3. Revising – When I’m at the beginning of revision, it can feel like standing on the edge of the ocean, knowing that I have to swim across using only a pen and my imagination – a grueling feat of endurance. But, in reality it’s closer to how my mom always feels the day before Thanksgiving, with a kitchen full of groceries and all the work ahead of chopping, spicing, mixing, cooking, baking and cleaning still ahead of her. Even though it’s a lot of work, there’s plenty of joy to be found in the process and there’s always a feast at the end. It’s incredibly satisfying to take my draft apart, find the best pieces, add what is missing, mix it back up, try new things, and end up with something undoubtedly better and tastier than I started with. There is art in cooking, and there is definitely an art to revising.
2. Murdering my precious darlings. Yes, you heard me right – murder. Not the kind of murder that will have you calling 9-1-1, but instead, killing off the pieces of my writing that while I might love them and think they are brilliant, really don’t add anything to the overall piece of writing. Fashion icon Coco Chanel famously advised that whenever you think you’re ready to go, look in the mirror and remove one thing. It’s good advice. Do I really need that scene where the main character discovers the vampire alien squirrels nesting in her mother’s sock drawer, or have I left it in there only because it makes ME smile. Slash. Do I really need FOUR girls to be the minions of the main mean girl, or could I get the same effect with just two girls? Slash. Does the main character really need a sidekick AND a trusty canine friend? Or do I just keep the dog because I like how it looks in my own mind? Slash. It’s surprisingly freeing to cut the ties that are binding my writing and keeping it from being great.

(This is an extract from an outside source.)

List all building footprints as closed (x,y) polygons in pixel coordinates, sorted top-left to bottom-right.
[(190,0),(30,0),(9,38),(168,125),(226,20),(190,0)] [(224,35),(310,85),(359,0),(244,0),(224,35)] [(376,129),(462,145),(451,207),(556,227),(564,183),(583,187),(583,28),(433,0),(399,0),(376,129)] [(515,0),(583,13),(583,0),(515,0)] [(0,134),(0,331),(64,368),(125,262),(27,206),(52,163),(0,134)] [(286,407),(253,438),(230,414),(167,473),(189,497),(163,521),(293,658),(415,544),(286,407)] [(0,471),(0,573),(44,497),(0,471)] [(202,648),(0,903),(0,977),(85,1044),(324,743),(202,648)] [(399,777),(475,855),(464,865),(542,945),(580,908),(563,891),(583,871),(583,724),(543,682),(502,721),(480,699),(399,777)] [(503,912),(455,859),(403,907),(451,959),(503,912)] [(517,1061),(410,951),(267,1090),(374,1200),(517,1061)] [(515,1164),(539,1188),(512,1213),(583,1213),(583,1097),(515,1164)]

1. Sharing it with others – This is both the worst and the best thing about writing. As all writers know, as much as we say otherwise, you never really finish a piece of writing – you just orphan it, send it off into the world of other people. Immediately after I hand my work over to someone else’s care, I think of the thousand and one ways that it’s not ready to go out into the cruel world on its own. It’s just not ready yet. And then…the waiting. Oh, the endless waiting while they read – is it good enough? Will they laugh where I want them to? Will they like my characters? Will they find my words pleasing and interesting or will they sound bland and unoriginal? It makes me want to snatch it back out of their hands and run off to hide it away.
But then…I get to hear what they think. Good, bad, or otherwise, I will find out if my writing stands the test of other minds. When it doesn’t, it drives me to be better, make changes, start over, write a best version that will please both me and the other minds. But when someone else is moved by my writing, laughs about it, comes away thinking about it, finds something in it that makes them think, it feels like winning. A victory of epic proportion, and that drives me too.
So, I leave you today with the following question – What do you love about your writing?